Provided records section start

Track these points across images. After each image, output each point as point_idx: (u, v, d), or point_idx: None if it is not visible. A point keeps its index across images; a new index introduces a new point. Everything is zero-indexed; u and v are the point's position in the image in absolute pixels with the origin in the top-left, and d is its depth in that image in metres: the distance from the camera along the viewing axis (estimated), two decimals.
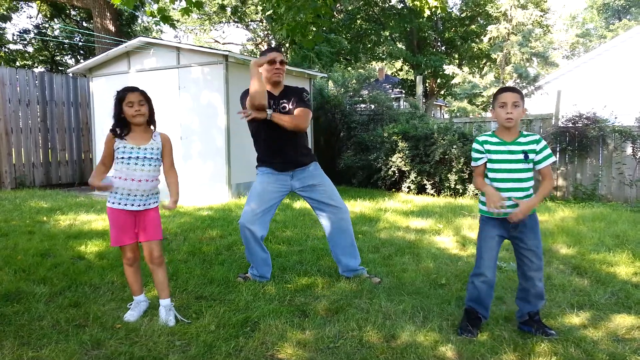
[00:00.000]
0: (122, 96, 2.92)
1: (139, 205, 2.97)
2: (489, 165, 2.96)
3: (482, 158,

Provided records section end

Work required:
Please write out all the entries above again exactly as they appear, skipping any images.

Task result:
Track these points across images. After each image, output each point as point_idx: (u, v, d), or point_idx: None if it is not visible. A point keeps its index across images; a new index introduces a new point. Everything is zero-indexed; u and v are the point's position in the image in absolute pixels with the origin in the top-left, and d is its depth in that image in metres: the distance from the camera along the viewing axis (estimated), two decimals.
[00:00.000]
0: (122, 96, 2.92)
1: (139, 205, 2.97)
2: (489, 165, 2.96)
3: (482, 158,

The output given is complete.